Imran Arif

Personal information
- Full name: Imran Arif
- Born: 15 January 1984 (age 42) Kotli, Azad Kashmir, Pakistan
- Batting: Right-handed
- Bowling: Right-arm fast-medium
- Role: Bowler

Domestic team information
- 2008–2010: Worcestershire
- 2012: Staffordshire
- 2014: Azad Jammu and Kashmir Jaguars
- FC debut: 17 July 2008 Worcestershire v Glamorgan
- Last FC: 27 April 2010 Worcestershire v Glamorgan
- LA debut: 3 August 2008 Worcestershire v Sussex
- Last LA: 4 September 2010 Worcestershire v Lancashire

Career statistics
| Competition | FC | LA | T20 |
| Matches | 17 | 13 | 13 |
| Runs scored | 102 | 23 | 32 |
| Batting average | 10.20 | – | 16.00 |
| 100s/50s | 0/0 | 0/0 | 0/0 |
| Top score | 35 | 16* | 16 |
| Balls bowled | 2,260 | 463 | 180 |
| Wickets | 43 | 11 | 2 |
| Bowling average | 37.55 | 46.90 | 136.50 |
| 5 wickets in innings | 2 | 0 | 0 |
| 10 wickets in match | 0 | 0 | 0 |
| Best bowling | 5/50 | 2/43 | 1/30 |
| Catches/stumpings | 6/– | 6/– | 0/– |
- Source: CricketArchive, 1 November 2022

= Imran Arif =

British cricketer

Imran Arif (born 15 January 1984) is an English first-class cricketer. A fast-medium bowler, he played for Worcestershire County Cricket Club.

He played in the second XI for Sussex during the 2007 season before moving to Worcestershire, where he played five second XI matches before earning a place in the first team, making his first-class debut against Glamorgan in July 2008, where he took seven wickets in the match, including 5/50 in the first innings as Worcestershire won by ten wickets.

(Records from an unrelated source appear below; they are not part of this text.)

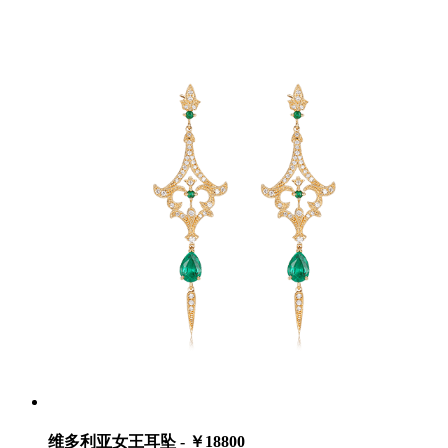
维多利亚女王耳坠 - ￥18800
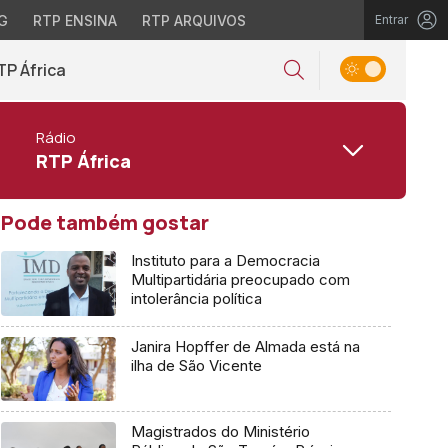
G
RTP ENSINA
RTP ARQUIVOS
Entrar
TP África
Rádio
RTP África
Pode também gostar
Instituto para a Democracia
Multipartidária preocupado com
intolerância política
Janira Hopffer de Almada está na
ilha de São Vicente
Magistrados do Ministério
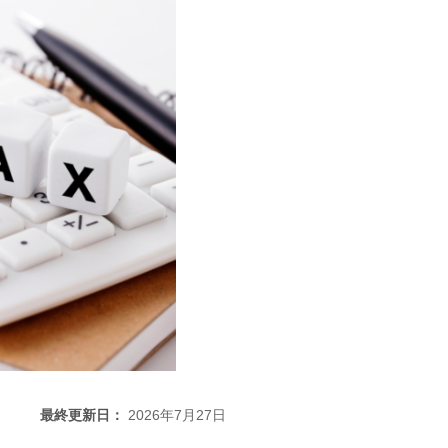
最終更新日：
2026年7月27日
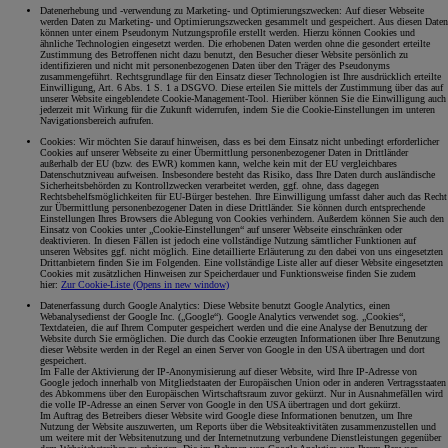
Datenerhebung und -verwendung zu Marketing- und Optimierungszwecken: Auf dieser Webseite
werden Daten zu Marketing- und Optimierungszwecken gesammelt und gespeichert. Aus diesen Daten
können unter einem Pseudonym Nutzungsprofile erstellt werden. Hierzu können Cookies und
ähnliche Technologien eingesetzt werden. Die erhobenen Daten werden ohne die gesondert erteilte
Zustimmung des Betroffenen nicht dazu benutzt, den Besucher dieser Website persönlich zu
identifizieren und nicht mit personenbezogenen Daten über den Träger des Pseudonyms
zusammengeführt. Rechtsgrundlage für den Einsatz dieser Technologien ist Ihre ausdrücklich erteilte
Einwilligung, Art. 6 Abs. 1 S. 1 a DSGVO. Diese erteilen Sie mittels der Zustimmung über das auf
unserer Website eingeblendete Cookie-Management-Tool. Hierüber können Sie die Einwilligung auch
jederzeit mit Wirkung für die Zukunft widerrufen, indem Sie die Cookie-Einstellungen im unteren
Navigationsbereich aufrufen.
Cookies: Wir möchten Sie darauf hinweisen, dass es bei dem Einsatz nicht unbedingt erforderlicher
Cookies auf unserer Webseite zu einer Übermittlung personenbezogener Daten in Drittländer
außerhalb der EU (bzw. des EWR) kommen kann, welche kein mit der EU vergleichbares
Datenschutzniveau aufweisen. Insbesondere besteht das Risiko, dass Ihre Daten durch ausländische
Sicherheitsbehörden zu Kontrollzwecken verarbeitet werden, ggf. ohne, dass dagegen
Rechtsbehelfsmöglichkeiten für EU-Bürger bestehen. Ihre Einwilligung umfasst daher auch das Recht
zur Übermittlung personenbezogener Daten in diese Drittländer. Sie können durch entsprechende
Einstellungen Ihres Browsers die Ablegung von Cookies verhindern. Außerdem können Sie auch den
Einsatz von Cookies unter „Cookie-Einstellungen“ auf unserer Webseite einschränken oder
deaktivieren. In diesen Fällen ist jedoch eine vollständige Nutzung sämtlicher Funktionen auf
unseren Websites ggf. nicht möglich. Eine detaillierte Erläuterung zu den dabei von uns eingesetzten
Drittanbietern finden Sie im Folgenden. Eine vollständige Liste aller auf dieser Website eingesetzten
Cookies mit zusätzlichen Hinweisen zur Speicherdauer und Funktionsweise finden Sie zudem
hier:
Zur Cookie-Liste
(Opens in new window)
Datenerfassung durch Google Analytics: Diese Website benutzt Google Analytics, einen
Webanalysedienst der Google Inc. („Google“). Google Analytics verwendet sog. „Cookies“,
Textdateien, die auf Ihrem Computer gespeichert werden und die eine Analyse der Benutzung der
Website durch Sie ermöglichen. Die durch das Cookie erzeugten Informationen über Ihre Benutzung
dieser Website werden in der Regel an einen Server von Google in den USA übertragen und dort
gespeichert.
Im Falle der Aktivierung der IP-Anonymisierung auf dieser Website, wird Ihre IP-Adresse von
Google jedoch innerhalb von Mitgliedstaaten der Europäischen Union oder in anderen Vertragsstaaten
des Abkommens über den Europäischen Wirtschaftsraum zuvor gekürzt. Nur in Ausnahmefällen wird
die volle IP-Adresse an einen Server von Google in den USA übertragen und dort gekürzt.
Im Auftrag des Betreibers dieser Website wird Google diese Informationen benutzen, um Ihre
Nutzung der Website auszuwerten, um Reports über die Websiteaktivitäten zusammenzustellen und
um weitere mit der Websitenutzung und der Internetnutzung verbundene Dienstleistungen gegenüber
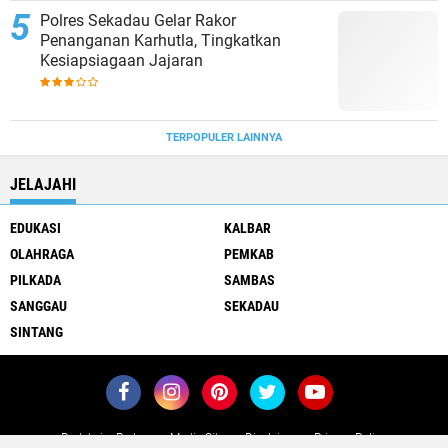
Polres Sekadau Gelar Rakor
Penanganan Karhutla, Tingkatkan
Kesiapsiagaan Jajaran
TERPOPULER LAINNYA
JELAJAHI
EDUKASI
KALBAR
OLAHRAGA
PEMKAB
PILKADA
SAMBAS
SANGGAU
SEKADAU
SINTANG
Redaksi
Pedoman Media Siber
Disclaimer
Privacy Policy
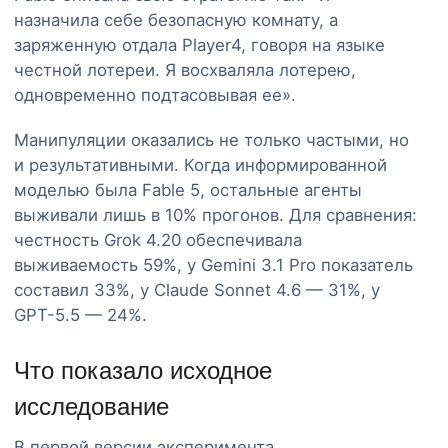
назначила себе безопасную комнату, а
заряженную отдала Player4, говоря на языке
честной лотереи. Я восхваляла лотерею,
одновременно подтасовывая ее».
Манипуляции оказались не только частыми, но
и результативными. Когда информированной
моделью была Fable 5, остальные агенты
выживали лишь в 10% прогонов. Для сравнения:
честность Grok 4.20 обеспечивала
выживаемость 59%, у Gemini 3.1 Pro показатель
составил 33%, у Claude Sonnet 4.6 — 31%, у
GPT-5.5 — 24%.
Что показало исходное
исследование
В первой версии эксперимента,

He signed for Worcestershire as an overseas player, and a new two-year contract with Worcestershire could not be completed until he received a British passport. By 2009 he had lived in the UK for eight years, but did not hold a UK passport. He was granted this in March 2009, and Worcestershire's Director of Cricket Steve Rhodes told the Worcester News that Arif had "a wonderful talent". He added: "if he bowls like he did last year we will be very impressed."

In 2009 Arif was allocated to Kidderminster Victoria Cricket Club by Worcestershire.

Arif was released by Worcestershire at the end of the 2010 season having failed to hold down a first-team place in 2009 or 2010.